Retooled and very, very slightly scaled back, Madrona emerged as the latest version of a plan that goes back to the late 1990s. This was when there was a general plan and development standards that allowed for a project of this scale to be proposed for Carbon Canyon. Even though these conditions changed dramatically in the mid-2000s, an ill-advised legal agreement allowed the developers of Canyon Crest to continue their plans under the old system. This does not mean, however, that the city council has to approve the project with those antiquated standards in mind.
Quite the contrary, as the city attorney will no doubt do at the hearings, the city has every legal right, power and ground to approve the appeal and deny the Madrona project because of several unavoidable significant adverse impacts identified in the Environmental Impact Report as mandated by the California Environmental Quality Act (CEQA). Certainly, the developer can (and will, if denied by appeal) threaten to sue, but the fact that those impacts are identified gives the city all the reasons necessary to turn Madrona down.

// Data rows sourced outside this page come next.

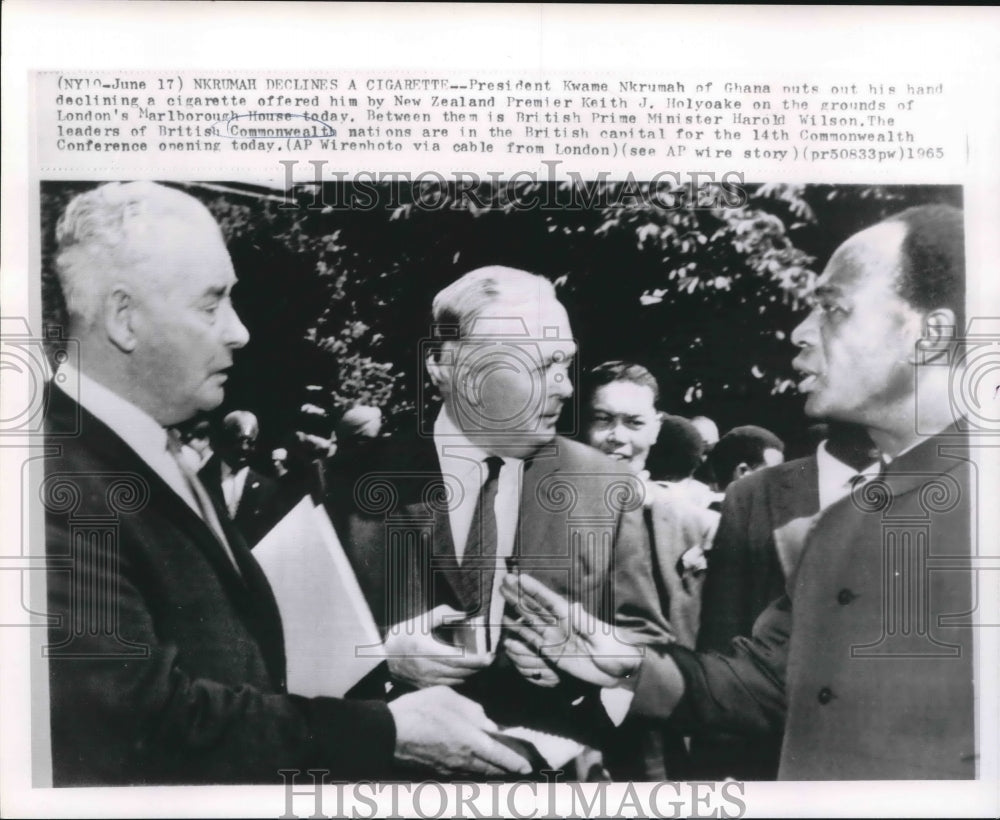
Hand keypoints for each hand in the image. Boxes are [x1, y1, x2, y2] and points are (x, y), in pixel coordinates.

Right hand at [384, 605, 492, 687]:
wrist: (381, 657)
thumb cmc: (401, 637)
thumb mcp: (419, 621)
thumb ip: (442, 614)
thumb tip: (462, 614)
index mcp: (428, 651)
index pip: (459, 659)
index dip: (477, 660)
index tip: (490, 657)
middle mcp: (429, 668)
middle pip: (461, 672)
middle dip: (478, 667)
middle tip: (490, 660)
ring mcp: (427, 680)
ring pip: (457, 681)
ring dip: (471, 674)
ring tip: (480, 665)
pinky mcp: (425, 687)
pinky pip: (448, 686)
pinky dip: (460, 680)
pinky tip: (464, 672)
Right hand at [388, 686, 532, 777]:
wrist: (387, 733)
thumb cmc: (418, 710)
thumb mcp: (448, 697)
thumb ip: (472, 710)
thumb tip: (488, 723)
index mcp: (470, 740)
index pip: (500, 756)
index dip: (515, 762)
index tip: (527, 767)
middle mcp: (463, 760)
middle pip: (491, 770)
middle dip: (506, 770)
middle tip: (517, 768)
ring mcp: (449, 769)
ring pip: (477, 774)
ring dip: (490, 772)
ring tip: (499, 767)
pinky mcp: (436, 772)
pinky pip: (461, 775)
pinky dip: (472, 772)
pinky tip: (473, 767)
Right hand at [500, 574, 641, 687]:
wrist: (620, 671)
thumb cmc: (616, 650)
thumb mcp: (603, 637)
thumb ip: (587, 624)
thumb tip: (574, 607)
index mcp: (572, 616)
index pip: (548, 599)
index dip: (533, 588)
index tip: (518, 577)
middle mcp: (560, 623)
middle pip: (535, 606)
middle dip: (519, 593)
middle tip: (502, 580)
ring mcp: (555, 637)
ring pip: (530, 620)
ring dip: (516, 610)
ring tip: (500, 598)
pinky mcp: (552, 653)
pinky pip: (532, 641)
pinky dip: (519, 634)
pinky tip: (508, 626)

Yet, staff has identified three (really, four, but two were bundled together) "statements of overriding consideration" that can be used to approve Madrona on the basis that any so-called "overriding consideration" leads to benefits to the city that offset those pesky unavoidable significant adverse impacts identified in the EIR. This massive loophole in CEQA provides the quintessential "out" for any governmental body looking to approve a project despite the environmental hazards that are specified in the EIR.
The hearing on the 21st, almost certainly to be continued into February and, perhaps, March will give the Madrona applicants and opponents opportunity to state their respective cases, as well as allow for public comment. The council will then deliberate on the argued merits and demerits offered by the two sides and either deny or approve of the appeal.
Over the next two weeks, arguments against Madrona will be restated here, with special attention paid to the real, everyday effects that will be visited upon the citizens of Brea, but also by those who live or work or commute in and around that city and Carbon Canyon.
Because, this is an issue that has wider-ranging effects than might appear at face value. It is one far beyond the polarizing extremes of NIMBYism on one side and the inviolable sanctity of private property rights and the free [real estate] market on the other.
Meantime, for those interested and concerned, keep Tuesday, 21 January @ 7:00 p.m. in the Brea City Hall Council Chambers in mind as the date for that appeal hearing approacheth!